> _INPUT RECORDS_
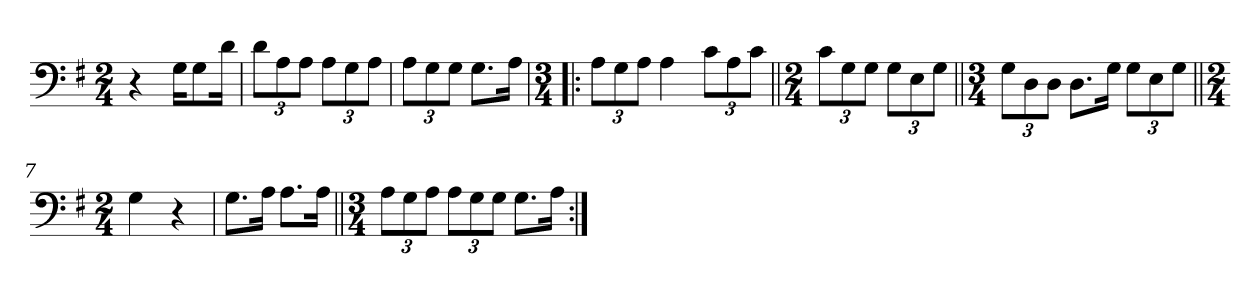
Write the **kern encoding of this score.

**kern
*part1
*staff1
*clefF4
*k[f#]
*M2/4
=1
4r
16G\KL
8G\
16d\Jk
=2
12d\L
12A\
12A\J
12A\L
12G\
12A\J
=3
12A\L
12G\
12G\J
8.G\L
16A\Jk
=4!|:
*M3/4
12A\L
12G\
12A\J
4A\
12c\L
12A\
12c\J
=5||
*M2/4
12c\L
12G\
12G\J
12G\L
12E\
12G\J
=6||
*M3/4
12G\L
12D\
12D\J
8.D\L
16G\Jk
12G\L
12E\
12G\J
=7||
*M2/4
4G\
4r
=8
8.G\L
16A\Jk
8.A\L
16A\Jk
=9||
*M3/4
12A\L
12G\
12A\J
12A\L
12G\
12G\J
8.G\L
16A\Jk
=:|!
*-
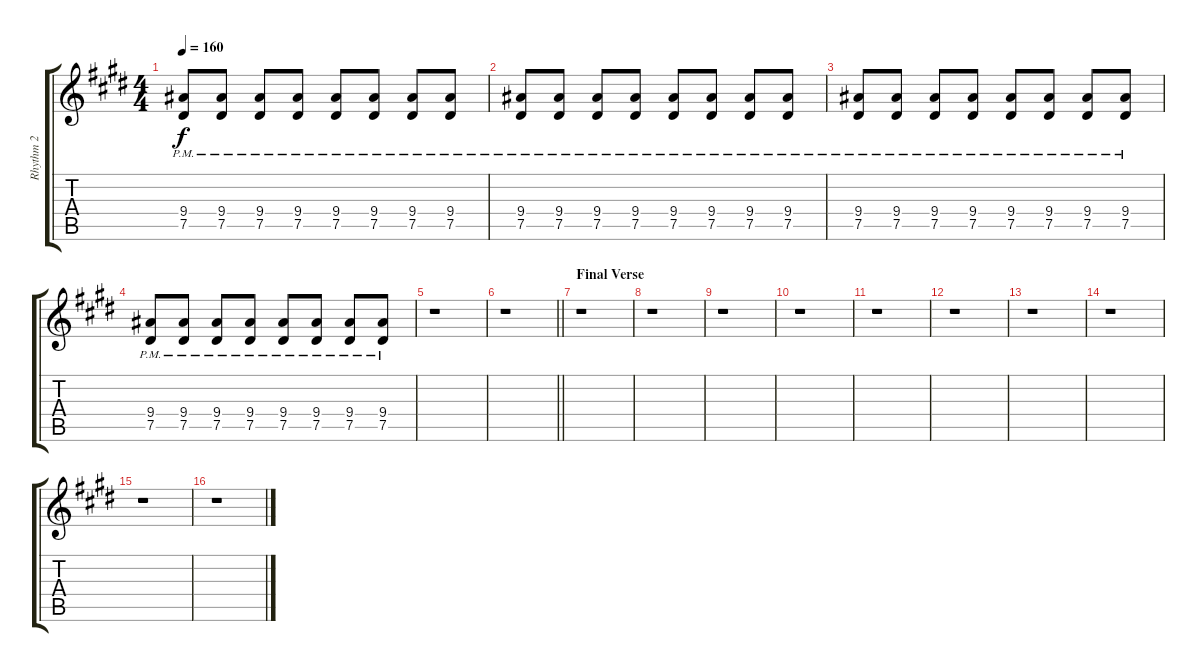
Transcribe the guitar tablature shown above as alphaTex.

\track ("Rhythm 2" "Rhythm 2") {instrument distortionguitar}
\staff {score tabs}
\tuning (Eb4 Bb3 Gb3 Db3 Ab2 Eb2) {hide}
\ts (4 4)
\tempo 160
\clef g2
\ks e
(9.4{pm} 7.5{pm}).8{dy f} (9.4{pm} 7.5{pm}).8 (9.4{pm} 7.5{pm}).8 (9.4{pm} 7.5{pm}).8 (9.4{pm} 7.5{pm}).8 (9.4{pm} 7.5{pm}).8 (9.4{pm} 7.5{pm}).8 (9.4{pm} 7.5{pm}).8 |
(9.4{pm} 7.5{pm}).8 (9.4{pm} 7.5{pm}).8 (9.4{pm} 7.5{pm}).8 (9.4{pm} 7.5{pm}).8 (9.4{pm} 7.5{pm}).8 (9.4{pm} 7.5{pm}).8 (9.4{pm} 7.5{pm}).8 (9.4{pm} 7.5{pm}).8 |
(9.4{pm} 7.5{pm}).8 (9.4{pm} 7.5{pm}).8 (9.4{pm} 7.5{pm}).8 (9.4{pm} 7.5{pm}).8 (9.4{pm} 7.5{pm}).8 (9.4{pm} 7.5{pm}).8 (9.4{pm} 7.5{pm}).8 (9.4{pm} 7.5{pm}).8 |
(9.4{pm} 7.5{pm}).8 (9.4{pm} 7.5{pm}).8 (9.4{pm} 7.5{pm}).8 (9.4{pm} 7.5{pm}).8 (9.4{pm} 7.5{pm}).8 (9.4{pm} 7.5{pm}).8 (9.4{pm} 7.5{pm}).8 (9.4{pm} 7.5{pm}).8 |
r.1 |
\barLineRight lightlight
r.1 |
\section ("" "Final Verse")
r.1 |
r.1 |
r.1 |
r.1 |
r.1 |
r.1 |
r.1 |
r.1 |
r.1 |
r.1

--

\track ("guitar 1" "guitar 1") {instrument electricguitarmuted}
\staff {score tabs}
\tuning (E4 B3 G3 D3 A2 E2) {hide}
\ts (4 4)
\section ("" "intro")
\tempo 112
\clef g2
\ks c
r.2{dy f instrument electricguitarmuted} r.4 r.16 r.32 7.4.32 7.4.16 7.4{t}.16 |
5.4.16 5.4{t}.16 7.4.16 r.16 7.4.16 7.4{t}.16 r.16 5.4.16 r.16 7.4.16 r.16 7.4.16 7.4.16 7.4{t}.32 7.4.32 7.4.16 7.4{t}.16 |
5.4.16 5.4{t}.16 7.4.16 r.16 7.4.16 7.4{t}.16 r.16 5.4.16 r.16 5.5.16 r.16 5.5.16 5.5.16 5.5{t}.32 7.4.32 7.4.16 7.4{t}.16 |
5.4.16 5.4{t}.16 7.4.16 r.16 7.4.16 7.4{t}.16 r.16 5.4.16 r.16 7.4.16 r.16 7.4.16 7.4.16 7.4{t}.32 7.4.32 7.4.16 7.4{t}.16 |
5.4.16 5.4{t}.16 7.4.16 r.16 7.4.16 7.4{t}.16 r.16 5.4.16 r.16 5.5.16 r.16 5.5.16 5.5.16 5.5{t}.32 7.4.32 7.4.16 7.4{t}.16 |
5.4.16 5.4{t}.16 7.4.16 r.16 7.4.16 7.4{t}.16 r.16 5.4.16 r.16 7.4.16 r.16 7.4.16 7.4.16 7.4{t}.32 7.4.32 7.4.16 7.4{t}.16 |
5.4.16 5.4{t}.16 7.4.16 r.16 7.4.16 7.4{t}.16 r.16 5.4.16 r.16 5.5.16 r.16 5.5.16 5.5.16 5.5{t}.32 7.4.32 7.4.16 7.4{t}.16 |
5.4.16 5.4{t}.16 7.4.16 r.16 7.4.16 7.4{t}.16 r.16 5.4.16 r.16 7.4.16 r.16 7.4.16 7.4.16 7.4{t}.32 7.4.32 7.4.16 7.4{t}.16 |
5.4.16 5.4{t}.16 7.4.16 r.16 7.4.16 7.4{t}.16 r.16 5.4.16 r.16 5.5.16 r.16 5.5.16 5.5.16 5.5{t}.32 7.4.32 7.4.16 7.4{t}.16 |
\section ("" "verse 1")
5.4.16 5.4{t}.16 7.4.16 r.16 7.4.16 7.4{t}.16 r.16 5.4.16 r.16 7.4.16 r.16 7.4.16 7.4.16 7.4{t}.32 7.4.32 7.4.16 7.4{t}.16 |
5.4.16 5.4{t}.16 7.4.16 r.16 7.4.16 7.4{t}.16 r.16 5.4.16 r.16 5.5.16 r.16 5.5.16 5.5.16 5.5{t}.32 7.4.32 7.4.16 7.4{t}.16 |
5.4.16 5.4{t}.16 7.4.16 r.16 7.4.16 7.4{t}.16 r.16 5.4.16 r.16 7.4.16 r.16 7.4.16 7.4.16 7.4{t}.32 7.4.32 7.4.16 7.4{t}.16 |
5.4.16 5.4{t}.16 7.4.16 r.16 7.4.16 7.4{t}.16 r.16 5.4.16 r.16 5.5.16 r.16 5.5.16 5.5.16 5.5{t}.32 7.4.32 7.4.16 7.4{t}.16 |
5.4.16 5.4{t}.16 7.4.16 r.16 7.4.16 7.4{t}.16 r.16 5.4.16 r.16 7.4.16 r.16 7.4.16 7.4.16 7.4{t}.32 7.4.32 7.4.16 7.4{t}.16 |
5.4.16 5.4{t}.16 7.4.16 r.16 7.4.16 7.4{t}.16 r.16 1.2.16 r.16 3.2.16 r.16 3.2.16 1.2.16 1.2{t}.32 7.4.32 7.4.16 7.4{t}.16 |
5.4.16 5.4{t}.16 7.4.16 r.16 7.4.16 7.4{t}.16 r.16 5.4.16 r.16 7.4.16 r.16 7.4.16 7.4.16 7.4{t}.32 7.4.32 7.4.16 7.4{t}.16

...

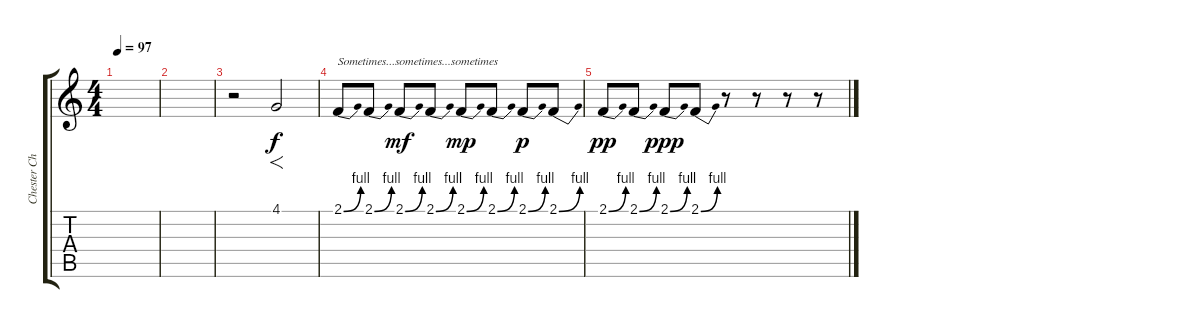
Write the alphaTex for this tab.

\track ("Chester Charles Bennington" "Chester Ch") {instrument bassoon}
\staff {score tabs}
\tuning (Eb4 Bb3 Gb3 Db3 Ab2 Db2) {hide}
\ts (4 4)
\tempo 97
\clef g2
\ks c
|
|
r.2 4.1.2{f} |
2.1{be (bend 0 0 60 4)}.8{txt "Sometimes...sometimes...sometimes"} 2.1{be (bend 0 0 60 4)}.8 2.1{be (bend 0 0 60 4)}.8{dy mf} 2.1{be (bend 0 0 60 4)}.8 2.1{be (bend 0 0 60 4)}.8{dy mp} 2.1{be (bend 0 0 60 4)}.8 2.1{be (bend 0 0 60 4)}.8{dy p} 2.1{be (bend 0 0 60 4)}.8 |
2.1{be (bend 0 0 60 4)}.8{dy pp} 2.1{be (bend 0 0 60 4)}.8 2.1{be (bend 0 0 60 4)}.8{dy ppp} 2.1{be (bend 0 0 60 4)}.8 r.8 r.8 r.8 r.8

> _DIRECTIONS FOR THIS TASK_
Output as a JSON list of strings everything from the line containing "Write the **kern encoding of this score." down to the line containing "Transcribe the guitar", with both of those lines included and one string per line. Drop blank lines and leave out the pictures.

> _REPLY TO THE TASK_
[
  "Write the **kern encoding of this score.",
  "**kern",
  "*part1",
  "*staff1",
  "*clefF4",
  "*k[f#]",
  "*M2/4",
  "=1",
  "4r",
  "16G\\KL",
  "8G\\",
  "16d\\Jk",
  "=2",
  "12d\\L",
  "12A\\",
  "12A\\J",
  "12A\\L",
  "12G\\",
  "12A\\J",
  "=3",
  "12A\\L",
  "12G\\",
  "12G\\J",
  "8.G\\L",
  "16A\\Jk",
  "=4!|:",
  "*M3/4",
  "12A\\L",
  "12G\\",
  "12A\\J",
  "4A\\",
  "12c\\L",
  "12A\\",
  "12c\\J",
  "=5||",
  "*M2/4",
  "12c\\L",
  "12G\\",
  "12G\\J",
  "12G\\L",
  "12E\\",
  "12G\\J",
  "=6||",
  "*M3/4",
  "12G\\L",
  "12D\\",
  "12D\\J",
  "8.D\\L",
  "16G\\Jk",
  "12G\\L",
  "12E\\",
  "12G\\J",
  "=7||",
  "*M2/4",
  "4G\\",
  "4r",
  "=8",
  "8.G\\L",
  "16A\\Jk",
  "8.A\\L",
  "16A\\Jk",
  "=9||",
  "*M3/4",
  "12A\\L",
  "12G\\",
  "12A\\J",
  "12A\\L",
  "12G\\",
  "12G\\J",
  "8.G\\L",
  "16A\\Jk",
  "=:|!",
  "*-",
  "Transcribe the guitar tablature shown above as alphaTex."
]